===== DATA FOR REVIEW

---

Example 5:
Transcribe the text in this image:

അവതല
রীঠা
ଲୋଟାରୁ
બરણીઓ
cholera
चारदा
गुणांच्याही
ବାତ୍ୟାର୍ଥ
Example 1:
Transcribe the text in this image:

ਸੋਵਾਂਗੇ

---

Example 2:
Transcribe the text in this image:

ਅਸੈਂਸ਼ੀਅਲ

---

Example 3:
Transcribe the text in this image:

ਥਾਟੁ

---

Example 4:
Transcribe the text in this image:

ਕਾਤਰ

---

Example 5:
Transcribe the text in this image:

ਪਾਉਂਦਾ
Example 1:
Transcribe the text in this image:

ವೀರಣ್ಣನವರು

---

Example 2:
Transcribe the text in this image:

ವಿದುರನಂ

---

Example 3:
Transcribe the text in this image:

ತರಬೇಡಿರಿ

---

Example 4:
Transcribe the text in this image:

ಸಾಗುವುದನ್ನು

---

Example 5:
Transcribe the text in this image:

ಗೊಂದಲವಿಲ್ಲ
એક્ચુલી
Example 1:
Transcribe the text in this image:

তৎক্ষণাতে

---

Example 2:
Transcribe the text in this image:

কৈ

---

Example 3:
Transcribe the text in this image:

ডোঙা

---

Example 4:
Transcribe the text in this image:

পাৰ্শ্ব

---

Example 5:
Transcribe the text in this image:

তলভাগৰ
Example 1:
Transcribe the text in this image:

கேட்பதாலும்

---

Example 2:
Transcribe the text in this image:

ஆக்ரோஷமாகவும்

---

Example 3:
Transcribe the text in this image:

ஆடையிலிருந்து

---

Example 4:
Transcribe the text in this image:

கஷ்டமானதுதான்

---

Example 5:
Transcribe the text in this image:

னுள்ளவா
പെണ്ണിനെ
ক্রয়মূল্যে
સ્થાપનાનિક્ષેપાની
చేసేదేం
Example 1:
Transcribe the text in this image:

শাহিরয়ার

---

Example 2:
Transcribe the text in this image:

==========

EXERCISE GOAL:
Your answer should be all of the records, transcribed exactly.

ANSWER TO THIS EXERCISE:
---

Example 5:
Transcribe the text in this image:

അവതല
রীঠা
ଲୋଟାରୁ
બરણીઓ
cholera
चारदा
गुणांच्याही
ବାତ୍ୟାର୍ଥ
Example 1:
Transcribe the text in this image:

ਸੋਵਾਂਗੇ

---

Example 2:
Transcribe the text in this image:

ਅਸੈਂਸ਼ੀਅਲ

---

Example 3:
Transcribe the text in this image:

ਥਾਟੁ

---

Example 4:
Transcribe the text in this image:

ਕਾਤਰ

---

Example 5:
Transcribe the text in this image:

ਪਾਉਂਦਾ
Example 1:
Transcribe the text in this image:

ವೀರಣ್ಣನವರು

---

Example 2:
Transcribe the text in this image:

ವಿದುರನಂ

---

Example 3:
Transcribe the text in this image:

ತರಬೇಡಿರಿ

---

Example 4:
Transcribe the text in this image:

ಸಾಗುವುದನ್ನು

---

Example 5:
Transcribe the text in this image:

ಗೊಂದಲವಿಲ್ಲ
એક્ચુલી
Example 1:
Transcribe the text in this image:

তৎক্ষণাতে

---

Example 2:
Transcribe the text in this image:

কৈ

---

Example 3:
Transcribe the text in this image:

ডোঙা

---

Example 4:
Transcribe the text in this image:

পাৰ্শ্ব

---

Example 5:
Transcribe the text in this image:

তলভাগৰ
Example 1:
Transcribe the text in this image:

கேட்பதாலும்

---

Example 2:
Transcribe the text in this image:

ஆக்ரோஷமாகவும்

---

Example 3:
Transcribe the text in this image:

ஆடையிலிருந்து

---

Example 4:
Transcribe the text in this image:

கஷ்டமானதுதான்

---

Example 5:
Transcribe the text in this image:

னுள்ளவா
പെണ്ണിനെ
ক্রয়মূল্যে
સ્થાપનાનિક્ષેપાની
చేసేదేం
Example 1:
Transcribe the text in this image:

শাহিরয়ার

---

Example 2:
Transcribe the text in this image:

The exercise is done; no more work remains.